Guinée : « chaque année, il y a environ 2 300 nouveaux cas de cancer du col de l’utérus, avec près de 70% de décès… »

Mamadou Bobo Souaré, médecin au service de cancérologie du CHU de Donka 

De plus en plus de femmes sont atteintes du cancer du col de l’utérus en Guinée. Cette maladie est aujourd’hui l’une des plus grandes causes de consultations dans notre pays en termes de  fréquence. C’est une annonce de Dr Mamadou Bobo Souaré́, médecin au service de cancérologie du CHU de Donka, qui est revenu sur cette problématique dans un entretien accordé à Guineematin.com ce mardi, 24 octobre 2023. Ce médecin invite les femmes 25 à 65 ans à profiter de ce mois d’octobre, dédié à la lutte contre le cancer, pour se faire dépister gratuitement dans les différents sites de dépistage.

D’entrée, Dr Mamadou Bobo Souaré, cancérologue, est revenu sur ce qu’on entend par cancer du col de l’utérus. « Le cancer du col de l’utérus, c’est le résultat d’une transformation anarchique et incontrôlée des cellules qui se trouvent au niveau du col de l’utérus, sous influence de certains facteurs. Alors, ces cellules détruisent le col et peuvent se propager ailleurs, au niveau des organes avoisinant ou dans un autre organe, et c’est ce qui entraîne le décès de la malade », a-t-il dit.

Par ailleurs, Dr Mamadou Bobo Souaré a expliqué comment cette maladie se contracte, avant de parler de ses signes. « La principale cause de transmission du cancer du col de l’utérus, il faut rappeler que c’est l’un des cancers les plus connus actuellement par le milieu scientifique. C’est un cancer qui est causé par l’infection de l’hymen par le papillomavirus. C’est un virus qui se transmet de façon sexuelle et qui a une prévalence de 51% chez nous en Guinée. Le cancer du col de l’utérus se manifeste par des saignements en dehors des règles. Ça peut être des saignements spontanés ou des saignements lors d’un rapport sexuel, des douleurs pelviennes, des douleurs au niveau du dos, des pertes blanches qui persistent ou alors l’écoulement d’un liquide jaunâtre nauséabond. Parfois aussi, il peut y avoir la perte du poids, le manque d’appétit et surtout le manque de sang et la fatigue parfois chez la patiente… ».

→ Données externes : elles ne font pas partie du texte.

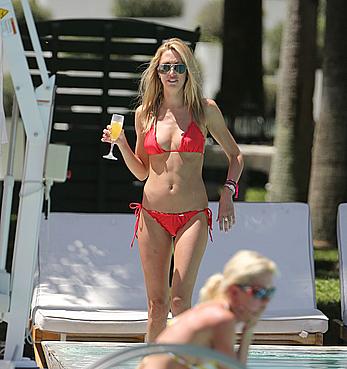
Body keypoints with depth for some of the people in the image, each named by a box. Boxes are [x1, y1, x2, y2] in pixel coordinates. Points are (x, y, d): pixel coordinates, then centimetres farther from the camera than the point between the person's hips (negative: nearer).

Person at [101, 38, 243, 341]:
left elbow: (235, 155, 11)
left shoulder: (205, 110, 1)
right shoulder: (145, 113, 7)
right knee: (157, 304, 3)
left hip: (192, 216, -2)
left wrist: (227, 192, -3)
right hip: (152, 215, 2)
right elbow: (141, 171, 14)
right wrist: (121, 144, -2)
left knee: (180, 301, -13)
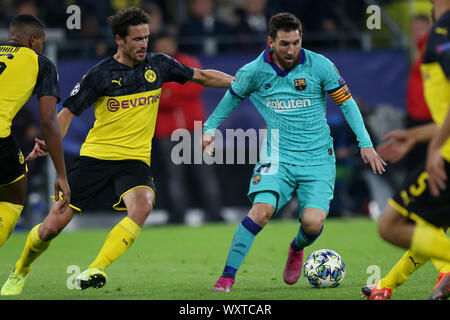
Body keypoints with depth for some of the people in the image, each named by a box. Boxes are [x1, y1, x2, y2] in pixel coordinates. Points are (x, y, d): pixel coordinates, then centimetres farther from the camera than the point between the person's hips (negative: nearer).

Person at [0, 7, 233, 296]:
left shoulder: (158, 65, 4)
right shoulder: (100, 75, -7)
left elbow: (202, 76, 15)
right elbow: (68, 112, -5)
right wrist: (47, 142, -21)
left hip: (135, 160, 2)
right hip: (96, 156, -2)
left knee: (142, 206, -33)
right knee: (52, 226, -5)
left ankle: (95, 270, -33)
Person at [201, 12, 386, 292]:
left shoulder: (319, 66, -7)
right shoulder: (254, 72, -4)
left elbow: (346, 102, 3)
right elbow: (232, 97, 16)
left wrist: (365, 143, -2)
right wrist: (210, 128, 11)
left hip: (318, 159, 0)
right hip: (278, 157, 0)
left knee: (313, 222, -17)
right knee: (262, 209, -25)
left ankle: (297, 248, 22)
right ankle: (227, 276, -15)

Plus loin, le médecin a fait savoir que le cancer du col de l’utérus a plusieurs conséquences graves chez la malade, car il peut entraîner un impact psychologique, la stérilité, voire la mort. « Il faut savoir que cette maladie a plusieurs conséquences pour la malade et pour son entourage, parce que déjà, il y a l’impact psychologique qui est là sur la malade et son entourage. Il y a aussi les douleurs qui sont là, il y a aussi l’impossibilité de la femme d’accomplir ses devoirs conjugaux liés à tout ce qu’on a cité tout à l’heure. Il y a également l’impossibilité de faire des enfants. Et c’est une maladie qui peut aussi entraîner la mort de la patiente », a fait savoir Dr Souaré.

Pour ce qui est des statistiques de cette pathologie en Guinée, notre interlocuteur évoque environ 2300 nouveaux cas chaque année, avec près de 70% de décès liés à ce cancer. « On ne peut pas avoir des données sur toutes les femmes atteintes de cancer. Il y a de nouveaux cas qu’on peut recenser, environ 2300 nouveaux cas chaque année chez nous, avec près de 70% de décès liés à ce cancer. C’est le premier en termes de fréquence. Donc, voilà pourquoi octobre de chaque année nous menons des campagnes de sensibilisation et de dépistage de masse dans quatre (4) sites de la région de Conakry. Et cela, grâce à l’appui de certains partenaires, notamment la Caisse nationale prévoyance sociale que nous tenons à remercier pour les efforts et permettre aux femmes d’avoir accès à ces dépistages de façon gratuite. Alors, pour éviter cette maladie, il faut faire le dépistage. C’est seul le dépistage qui nous permet de voir cette lésion précancéreuse avant qu’elle ne devienne cancer pour pouvoir la traiter afin de sauver des vies. Donc, le dépistage est primordial pour toutes les femmes de 25 à 65 ans. Nous invitons par l’occasion les femmes à venir se faire dépister dans les différents sites dédiés à ce dépistage », a-t-il lancé.